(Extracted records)
⟨

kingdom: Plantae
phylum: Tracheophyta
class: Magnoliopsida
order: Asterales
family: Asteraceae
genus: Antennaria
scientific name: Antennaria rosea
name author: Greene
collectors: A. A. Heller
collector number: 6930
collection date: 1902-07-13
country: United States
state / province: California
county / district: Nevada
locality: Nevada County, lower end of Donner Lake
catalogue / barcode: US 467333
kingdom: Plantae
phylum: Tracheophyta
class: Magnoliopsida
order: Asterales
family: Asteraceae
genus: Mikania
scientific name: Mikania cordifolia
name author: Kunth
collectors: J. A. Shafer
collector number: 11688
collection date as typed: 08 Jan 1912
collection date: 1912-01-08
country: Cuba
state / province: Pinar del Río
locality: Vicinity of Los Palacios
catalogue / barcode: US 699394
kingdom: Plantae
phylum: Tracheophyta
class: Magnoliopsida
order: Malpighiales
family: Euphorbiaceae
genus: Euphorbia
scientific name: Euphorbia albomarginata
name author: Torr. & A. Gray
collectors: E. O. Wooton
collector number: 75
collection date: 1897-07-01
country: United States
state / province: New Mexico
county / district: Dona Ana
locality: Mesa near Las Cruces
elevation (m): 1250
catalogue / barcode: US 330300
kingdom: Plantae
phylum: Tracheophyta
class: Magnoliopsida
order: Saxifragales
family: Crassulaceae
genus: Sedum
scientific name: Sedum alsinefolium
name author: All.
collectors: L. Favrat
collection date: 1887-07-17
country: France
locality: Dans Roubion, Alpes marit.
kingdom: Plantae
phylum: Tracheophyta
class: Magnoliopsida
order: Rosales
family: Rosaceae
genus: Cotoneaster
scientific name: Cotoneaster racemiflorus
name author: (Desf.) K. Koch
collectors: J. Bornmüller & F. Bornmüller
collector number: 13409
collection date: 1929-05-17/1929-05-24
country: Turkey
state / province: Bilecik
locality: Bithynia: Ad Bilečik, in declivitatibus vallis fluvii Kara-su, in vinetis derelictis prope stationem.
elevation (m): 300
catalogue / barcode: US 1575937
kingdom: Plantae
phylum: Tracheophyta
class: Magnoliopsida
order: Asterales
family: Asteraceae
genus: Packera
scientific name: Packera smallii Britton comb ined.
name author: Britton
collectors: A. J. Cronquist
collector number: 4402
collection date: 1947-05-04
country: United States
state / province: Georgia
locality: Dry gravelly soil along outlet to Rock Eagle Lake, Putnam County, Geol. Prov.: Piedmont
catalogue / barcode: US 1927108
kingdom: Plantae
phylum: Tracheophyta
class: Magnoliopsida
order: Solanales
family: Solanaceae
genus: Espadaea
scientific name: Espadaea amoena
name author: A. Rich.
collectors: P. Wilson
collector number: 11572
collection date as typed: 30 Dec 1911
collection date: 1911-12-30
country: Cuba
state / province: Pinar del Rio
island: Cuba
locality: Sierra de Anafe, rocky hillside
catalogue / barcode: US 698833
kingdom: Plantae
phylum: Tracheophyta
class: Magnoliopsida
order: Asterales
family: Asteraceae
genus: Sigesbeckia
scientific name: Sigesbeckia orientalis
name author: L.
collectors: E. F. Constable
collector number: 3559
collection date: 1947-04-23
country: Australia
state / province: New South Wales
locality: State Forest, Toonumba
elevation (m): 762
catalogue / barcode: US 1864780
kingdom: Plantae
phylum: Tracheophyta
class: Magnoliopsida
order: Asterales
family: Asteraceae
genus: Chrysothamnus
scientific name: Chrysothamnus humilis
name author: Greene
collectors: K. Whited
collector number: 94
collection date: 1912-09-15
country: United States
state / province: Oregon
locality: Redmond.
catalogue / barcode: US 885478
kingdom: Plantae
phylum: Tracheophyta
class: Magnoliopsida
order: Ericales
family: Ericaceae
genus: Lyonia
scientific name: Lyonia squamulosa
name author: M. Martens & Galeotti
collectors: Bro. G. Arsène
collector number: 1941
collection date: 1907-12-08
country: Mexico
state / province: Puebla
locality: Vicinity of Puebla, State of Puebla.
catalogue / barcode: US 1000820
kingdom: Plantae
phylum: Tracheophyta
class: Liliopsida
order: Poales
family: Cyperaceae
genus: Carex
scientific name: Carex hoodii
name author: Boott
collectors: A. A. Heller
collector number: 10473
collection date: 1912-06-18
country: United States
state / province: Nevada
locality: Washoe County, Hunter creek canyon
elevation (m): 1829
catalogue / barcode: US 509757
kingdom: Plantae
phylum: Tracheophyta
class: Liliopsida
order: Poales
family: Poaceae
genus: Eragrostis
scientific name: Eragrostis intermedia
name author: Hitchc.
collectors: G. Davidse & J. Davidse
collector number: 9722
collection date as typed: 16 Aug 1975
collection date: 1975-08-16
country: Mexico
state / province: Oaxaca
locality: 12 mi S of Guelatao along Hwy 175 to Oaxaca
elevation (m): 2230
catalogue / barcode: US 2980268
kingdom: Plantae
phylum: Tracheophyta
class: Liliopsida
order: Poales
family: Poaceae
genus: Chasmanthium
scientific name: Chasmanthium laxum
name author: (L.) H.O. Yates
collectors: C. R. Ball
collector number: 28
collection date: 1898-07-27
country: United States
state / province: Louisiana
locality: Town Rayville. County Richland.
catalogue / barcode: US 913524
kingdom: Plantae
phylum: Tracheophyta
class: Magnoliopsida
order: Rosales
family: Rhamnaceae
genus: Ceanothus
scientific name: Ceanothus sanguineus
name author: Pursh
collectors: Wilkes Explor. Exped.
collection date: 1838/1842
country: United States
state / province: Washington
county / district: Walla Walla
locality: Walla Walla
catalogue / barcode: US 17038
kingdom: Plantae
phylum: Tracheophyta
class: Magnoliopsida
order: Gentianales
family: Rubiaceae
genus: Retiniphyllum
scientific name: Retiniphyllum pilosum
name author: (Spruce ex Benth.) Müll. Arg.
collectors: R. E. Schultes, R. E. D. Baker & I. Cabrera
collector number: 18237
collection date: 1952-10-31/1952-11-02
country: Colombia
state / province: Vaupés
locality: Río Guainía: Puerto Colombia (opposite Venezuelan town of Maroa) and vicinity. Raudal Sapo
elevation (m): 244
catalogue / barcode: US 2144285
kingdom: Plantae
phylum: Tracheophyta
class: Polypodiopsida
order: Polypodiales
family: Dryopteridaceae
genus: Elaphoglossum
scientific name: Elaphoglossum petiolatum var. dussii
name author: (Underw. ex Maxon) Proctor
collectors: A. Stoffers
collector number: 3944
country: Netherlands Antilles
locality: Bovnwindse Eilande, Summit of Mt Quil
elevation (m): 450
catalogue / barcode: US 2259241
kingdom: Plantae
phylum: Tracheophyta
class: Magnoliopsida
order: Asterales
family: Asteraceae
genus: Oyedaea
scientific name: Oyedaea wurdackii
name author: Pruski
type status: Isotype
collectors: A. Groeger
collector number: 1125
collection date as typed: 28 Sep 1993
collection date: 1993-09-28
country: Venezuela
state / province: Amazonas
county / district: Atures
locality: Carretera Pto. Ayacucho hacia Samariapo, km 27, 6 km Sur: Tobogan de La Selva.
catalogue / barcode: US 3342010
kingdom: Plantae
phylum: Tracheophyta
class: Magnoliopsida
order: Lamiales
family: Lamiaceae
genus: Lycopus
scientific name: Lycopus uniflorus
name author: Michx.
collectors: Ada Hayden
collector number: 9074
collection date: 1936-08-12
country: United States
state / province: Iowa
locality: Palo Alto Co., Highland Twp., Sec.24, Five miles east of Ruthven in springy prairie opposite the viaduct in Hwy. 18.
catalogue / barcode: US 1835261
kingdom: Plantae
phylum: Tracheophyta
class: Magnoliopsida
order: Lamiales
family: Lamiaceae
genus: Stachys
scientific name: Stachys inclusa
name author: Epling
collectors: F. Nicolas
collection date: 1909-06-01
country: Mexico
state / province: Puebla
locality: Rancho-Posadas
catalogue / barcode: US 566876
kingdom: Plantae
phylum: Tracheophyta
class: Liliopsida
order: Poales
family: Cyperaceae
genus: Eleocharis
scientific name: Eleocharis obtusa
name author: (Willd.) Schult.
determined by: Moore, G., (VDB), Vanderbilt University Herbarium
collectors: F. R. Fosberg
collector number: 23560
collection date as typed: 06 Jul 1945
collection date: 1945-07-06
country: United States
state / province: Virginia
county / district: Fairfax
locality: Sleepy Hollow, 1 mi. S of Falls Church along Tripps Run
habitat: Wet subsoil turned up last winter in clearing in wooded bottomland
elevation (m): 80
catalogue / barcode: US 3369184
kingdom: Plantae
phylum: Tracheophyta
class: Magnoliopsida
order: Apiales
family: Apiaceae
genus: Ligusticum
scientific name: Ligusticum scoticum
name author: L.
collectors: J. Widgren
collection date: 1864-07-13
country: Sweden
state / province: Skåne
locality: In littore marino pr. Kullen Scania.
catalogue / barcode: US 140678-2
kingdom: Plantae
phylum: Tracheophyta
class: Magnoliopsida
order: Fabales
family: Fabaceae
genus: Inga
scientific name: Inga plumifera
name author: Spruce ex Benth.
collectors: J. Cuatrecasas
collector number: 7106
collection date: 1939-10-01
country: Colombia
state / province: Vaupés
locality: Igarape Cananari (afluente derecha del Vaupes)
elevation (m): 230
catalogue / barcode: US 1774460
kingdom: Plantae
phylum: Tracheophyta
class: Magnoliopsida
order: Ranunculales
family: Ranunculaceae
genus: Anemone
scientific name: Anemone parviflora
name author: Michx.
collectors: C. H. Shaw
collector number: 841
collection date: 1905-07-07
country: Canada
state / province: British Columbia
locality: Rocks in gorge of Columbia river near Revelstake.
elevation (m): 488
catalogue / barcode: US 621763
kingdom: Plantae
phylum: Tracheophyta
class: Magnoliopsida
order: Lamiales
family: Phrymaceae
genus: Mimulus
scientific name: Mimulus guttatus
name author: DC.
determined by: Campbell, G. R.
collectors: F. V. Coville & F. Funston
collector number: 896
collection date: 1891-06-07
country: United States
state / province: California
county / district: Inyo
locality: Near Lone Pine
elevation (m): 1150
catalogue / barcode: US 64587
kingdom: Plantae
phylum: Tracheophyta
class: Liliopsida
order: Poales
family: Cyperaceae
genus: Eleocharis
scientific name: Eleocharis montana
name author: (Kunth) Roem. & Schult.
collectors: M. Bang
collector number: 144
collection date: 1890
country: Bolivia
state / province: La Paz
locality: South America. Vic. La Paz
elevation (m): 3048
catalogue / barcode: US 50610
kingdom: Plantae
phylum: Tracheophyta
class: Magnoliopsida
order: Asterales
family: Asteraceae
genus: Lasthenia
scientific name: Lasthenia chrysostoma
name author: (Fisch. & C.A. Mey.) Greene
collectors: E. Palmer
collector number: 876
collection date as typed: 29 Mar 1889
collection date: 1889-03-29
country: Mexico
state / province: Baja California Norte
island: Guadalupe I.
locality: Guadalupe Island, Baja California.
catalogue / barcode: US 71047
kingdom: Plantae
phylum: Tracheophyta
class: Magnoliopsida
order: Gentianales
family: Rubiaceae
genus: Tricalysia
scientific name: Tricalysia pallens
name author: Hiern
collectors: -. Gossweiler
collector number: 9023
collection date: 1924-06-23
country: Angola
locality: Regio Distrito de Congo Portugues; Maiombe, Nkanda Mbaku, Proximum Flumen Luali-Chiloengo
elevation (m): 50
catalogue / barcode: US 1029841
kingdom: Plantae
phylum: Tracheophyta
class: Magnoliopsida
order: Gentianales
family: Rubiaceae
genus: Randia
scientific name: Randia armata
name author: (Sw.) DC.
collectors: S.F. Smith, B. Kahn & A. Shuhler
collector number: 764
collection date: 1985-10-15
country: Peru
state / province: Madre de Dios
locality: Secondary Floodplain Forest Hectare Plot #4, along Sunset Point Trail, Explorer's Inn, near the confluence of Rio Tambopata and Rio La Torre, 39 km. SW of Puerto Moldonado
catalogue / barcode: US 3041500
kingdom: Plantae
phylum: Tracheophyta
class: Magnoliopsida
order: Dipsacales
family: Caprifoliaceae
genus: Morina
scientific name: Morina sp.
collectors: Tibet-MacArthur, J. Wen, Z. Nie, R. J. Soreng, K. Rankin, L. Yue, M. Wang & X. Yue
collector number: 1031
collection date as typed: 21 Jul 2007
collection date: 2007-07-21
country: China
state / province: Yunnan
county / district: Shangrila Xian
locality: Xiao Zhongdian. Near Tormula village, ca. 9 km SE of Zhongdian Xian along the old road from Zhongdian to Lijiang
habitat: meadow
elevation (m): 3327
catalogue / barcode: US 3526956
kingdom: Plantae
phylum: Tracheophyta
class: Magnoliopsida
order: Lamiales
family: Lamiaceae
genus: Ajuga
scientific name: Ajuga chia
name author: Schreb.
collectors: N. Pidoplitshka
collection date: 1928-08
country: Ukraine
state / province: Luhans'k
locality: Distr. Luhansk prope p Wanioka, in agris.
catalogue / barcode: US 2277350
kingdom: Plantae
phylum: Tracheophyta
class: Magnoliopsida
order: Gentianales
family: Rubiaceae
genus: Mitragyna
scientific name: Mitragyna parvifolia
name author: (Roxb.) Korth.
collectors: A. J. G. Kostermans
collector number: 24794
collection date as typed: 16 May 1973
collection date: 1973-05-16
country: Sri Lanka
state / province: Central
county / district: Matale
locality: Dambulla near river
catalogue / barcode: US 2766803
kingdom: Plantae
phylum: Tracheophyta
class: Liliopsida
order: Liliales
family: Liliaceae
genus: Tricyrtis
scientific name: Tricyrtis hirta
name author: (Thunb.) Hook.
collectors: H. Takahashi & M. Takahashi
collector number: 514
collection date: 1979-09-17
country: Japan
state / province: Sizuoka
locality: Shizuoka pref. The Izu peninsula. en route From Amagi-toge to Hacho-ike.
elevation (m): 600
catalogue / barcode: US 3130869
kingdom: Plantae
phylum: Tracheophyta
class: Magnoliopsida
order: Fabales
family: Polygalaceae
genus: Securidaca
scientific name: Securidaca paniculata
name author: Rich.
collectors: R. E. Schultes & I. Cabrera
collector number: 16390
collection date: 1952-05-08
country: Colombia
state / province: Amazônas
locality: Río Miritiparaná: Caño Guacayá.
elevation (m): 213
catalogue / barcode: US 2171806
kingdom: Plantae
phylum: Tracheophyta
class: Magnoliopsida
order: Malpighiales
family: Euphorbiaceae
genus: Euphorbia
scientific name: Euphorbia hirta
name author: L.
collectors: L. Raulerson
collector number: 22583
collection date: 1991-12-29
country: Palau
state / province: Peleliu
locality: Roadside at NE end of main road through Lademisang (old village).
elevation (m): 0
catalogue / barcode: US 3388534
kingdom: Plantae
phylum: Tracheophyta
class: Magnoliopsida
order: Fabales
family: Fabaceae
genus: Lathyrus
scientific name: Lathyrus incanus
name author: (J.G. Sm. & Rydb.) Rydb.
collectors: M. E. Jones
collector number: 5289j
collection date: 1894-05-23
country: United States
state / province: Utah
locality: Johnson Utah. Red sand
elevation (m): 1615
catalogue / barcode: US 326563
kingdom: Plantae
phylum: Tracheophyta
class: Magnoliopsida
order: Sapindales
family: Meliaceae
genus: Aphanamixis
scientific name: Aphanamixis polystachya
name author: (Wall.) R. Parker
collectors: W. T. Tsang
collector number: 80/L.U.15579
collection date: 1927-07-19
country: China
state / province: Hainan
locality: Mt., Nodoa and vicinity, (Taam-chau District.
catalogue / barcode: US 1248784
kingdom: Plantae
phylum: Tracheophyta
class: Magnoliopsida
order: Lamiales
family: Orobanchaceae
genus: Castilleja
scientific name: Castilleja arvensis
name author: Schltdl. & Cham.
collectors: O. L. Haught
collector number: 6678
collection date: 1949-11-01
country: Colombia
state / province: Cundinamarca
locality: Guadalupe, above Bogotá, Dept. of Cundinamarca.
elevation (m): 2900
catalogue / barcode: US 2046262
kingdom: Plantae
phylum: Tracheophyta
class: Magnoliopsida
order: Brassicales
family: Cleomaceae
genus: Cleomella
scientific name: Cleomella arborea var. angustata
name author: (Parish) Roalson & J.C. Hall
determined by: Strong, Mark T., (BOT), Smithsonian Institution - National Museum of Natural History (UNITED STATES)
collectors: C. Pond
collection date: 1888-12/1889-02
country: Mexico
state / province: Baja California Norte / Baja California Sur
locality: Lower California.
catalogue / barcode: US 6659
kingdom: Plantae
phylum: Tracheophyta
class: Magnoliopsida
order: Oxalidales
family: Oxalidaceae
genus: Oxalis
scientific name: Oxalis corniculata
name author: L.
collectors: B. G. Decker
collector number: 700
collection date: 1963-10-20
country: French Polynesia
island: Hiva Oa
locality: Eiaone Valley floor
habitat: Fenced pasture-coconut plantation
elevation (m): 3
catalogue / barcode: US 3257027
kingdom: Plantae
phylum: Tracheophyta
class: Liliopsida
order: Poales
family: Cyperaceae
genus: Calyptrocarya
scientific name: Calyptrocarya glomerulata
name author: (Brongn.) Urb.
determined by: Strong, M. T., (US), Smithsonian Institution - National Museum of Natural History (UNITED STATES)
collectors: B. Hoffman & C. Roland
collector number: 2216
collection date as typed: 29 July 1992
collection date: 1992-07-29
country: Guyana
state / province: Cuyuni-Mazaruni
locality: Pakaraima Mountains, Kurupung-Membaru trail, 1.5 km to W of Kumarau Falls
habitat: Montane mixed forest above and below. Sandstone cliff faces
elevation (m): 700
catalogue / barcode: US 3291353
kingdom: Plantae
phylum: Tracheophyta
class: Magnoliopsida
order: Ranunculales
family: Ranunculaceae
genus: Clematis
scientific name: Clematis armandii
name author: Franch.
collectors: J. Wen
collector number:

⟩

_Stated exercise:_
Extract the stretch of the material from the line containing "habitat: meadow" through the line containing "scientific name: Euphorbia hirta", copying each line word for word and including both end lines.

_Answer for the task:_
habitat: meadow
elevation (m): 3327
catalogue / barcode: US 3526956
kingdom: Plantae
phylum: Tracheophyta
class: Magnoliopsida
order: Lamiales
family: Lamiaceae
genus: Ajuga
scientific name: Ajuga chia
name author: Schreb.
collectors: N. Pidoplitshka
collection date: 1928-08
country: Ukraine
state / province: Luhans'k
locality: Distr. Luhansk prope p Wanioka, in agris.
catalogue / barcode: US 2277350
kingdom: Plantae
phylum: Tracheophyta
class: Magnoliopsida
order: Gentianales
family: Rubiaceae
genus: Mitragyna
scientific name: Mitragyna parvifolia
name author: (Roxb.) Korth.
collectors: A. J. G. Kostermans
collector number: 24794
collection date as typed: 16 May 1973
collection date: 1973-05-16
country: Sri Lanka
state / province: Central
county / district: Matale
locality: Dambulla near river
catalogue / barcode: US 2766803
kingdom: Plantae
phylum: Tracheophyta
class: Liliopsida
order: Liliales
family: Liliaceae
genus: Tricyrtis
scientific name: Tricyrtis hirta
name author: (Thunb.) Hook.
collectors: H. Takahashi & M. Takahashi
collector number: 514
collection date: 1979-09-17
country: Japan
state / province: Sizuoka
locality: Shizuoka pref. The Izu peninsula. en route From Amagi-toge to Hacho-ike.
elevation (m): 600
catalogue / barcode: US 3130869
kingdom: Plantae
phylum: Tracheophyta
class: Magnoliopsida
order: Fabales
family: Polygalaceae
genus: Securidaca
scientific name: Securidaca paniculata
name author: Rich.
collectors: R. E. Schultes & I. Cabrera
collector number: 16390
collection date: 1952-05-08
country: Colombia
state / province: Amazônas
locality: Río Miritiparaná: Caño Guacayá.
elevation (m): 213
catalogue / barcode: US 2171806
kingdom: Plantae
phylum: Tracheophyta
class: Magnoliopsida
order: Malpighiales
family: Euphorbiaceae
genus: Euphorbia
scientific name: Euphorbia hirta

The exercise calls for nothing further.